- Kraft Heinz benefited from COVID-19 pandemic and regained some lost market share after a high consumer demand for its products.
- Kraft Heinz finished its downtrend with a first quarter growth in revenues.
- For the second quarter, the company expects a low to mid-single digit year over year organic net sales growth.
The Kraft Heinz Company (KHC) is one of the world's largest food and beverage companies with net sales reaching nearly $25 Billion in 2019. Shares of the company have struggled in recent years, however the company managed to outperform the market in the last three months due to higher consumer demand for its products. In fact, sales during the first quarter of 2020 came above market's expectations recording a first sales growth of 3.2% after four consecutive quarters of year-over-year declining sales.
Source: TIKR graph by author
For the second quarter, Kraft Heinz's management expects a low to mid-single digit y-o-y organic net sales growth. We will value the company based on the Free Cash Flow model by making some conservative assumptions. Our model puts the company on the buy list with a price target of $37.98. This investment is suitable for investors seeking reasonable capital gain while maintaining a steady cash income amid a dividend suspension environment.
Strong product mix
Kraft Heinz manufactures and markets food and beverage products spread across different segments and considered essential for consumers. In fact, the recent emergence of the COVID-19 pandemic proved that Kraft's products cannot be eliminated from the consumers' carts. This pandemic has had a positive impact on the company's operations and gave it an opportunity to regain some lost market share. The challenge for Kraft's management lies in taking appropriate measures to move forward and reestablish the upward growth trend. As per their latest earnings call, Kraft Heinz's CEO Miguel Patricio seems confident in managing the current crisis.
The next several months will be critical in understanding the path forward and potential for our industry... Overall, our business is strong. We are operating to peak capacity, performing at world-class levels and leveraging our industry-leading safety, quality and hygiene practices.
Source: kraft heinz 10k graph by author
Risk factors to be considered
Various risks might impact the business model of Kraft Heinz leading to a substantial hit on the company's bottom line.
- Competition: The company operates in a highly competitive marketplace with a high degree of concentration. Moreover, improving market share and introducing new products requires increased advertising expenditures.
- Brand risk: Having various iconic brands with global recognition increases the company's brand risk which should be managed and extended to new platforms in order to maintain sustainable satisfaction.
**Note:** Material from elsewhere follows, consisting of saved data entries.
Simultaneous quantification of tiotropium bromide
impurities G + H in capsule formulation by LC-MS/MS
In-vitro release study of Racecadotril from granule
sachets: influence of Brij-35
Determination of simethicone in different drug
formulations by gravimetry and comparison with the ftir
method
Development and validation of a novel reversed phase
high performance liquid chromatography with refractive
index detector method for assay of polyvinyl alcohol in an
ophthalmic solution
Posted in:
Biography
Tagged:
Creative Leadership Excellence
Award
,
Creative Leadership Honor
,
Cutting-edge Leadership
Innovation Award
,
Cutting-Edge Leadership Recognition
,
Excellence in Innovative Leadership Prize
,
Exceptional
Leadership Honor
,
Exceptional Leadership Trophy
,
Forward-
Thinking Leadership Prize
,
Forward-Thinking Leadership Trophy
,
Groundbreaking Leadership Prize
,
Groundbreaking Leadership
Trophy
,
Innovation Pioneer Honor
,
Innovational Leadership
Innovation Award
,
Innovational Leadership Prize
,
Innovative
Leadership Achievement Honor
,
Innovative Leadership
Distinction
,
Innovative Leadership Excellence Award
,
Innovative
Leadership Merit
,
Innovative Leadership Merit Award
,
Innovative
- Currency fluctuations: Global presence with a strengthening U.S. Dollar exposes the company to unfavorable currency movements.
In addition to the above major risk factors, high indebtedness levels of the company raises a red flag for investors. Long-term debt of the company stands at $32,773 million, and as shown in the below chart, total debt/EBITDA increased to 6.24x while EBIT/Interest and EBITDA/Interest recorded 3.45x and 4.24x respectively. Those figures assess the company's ability to meet its future debt obligations by relying on its current operating income. The below ratios should be monitored during future periods.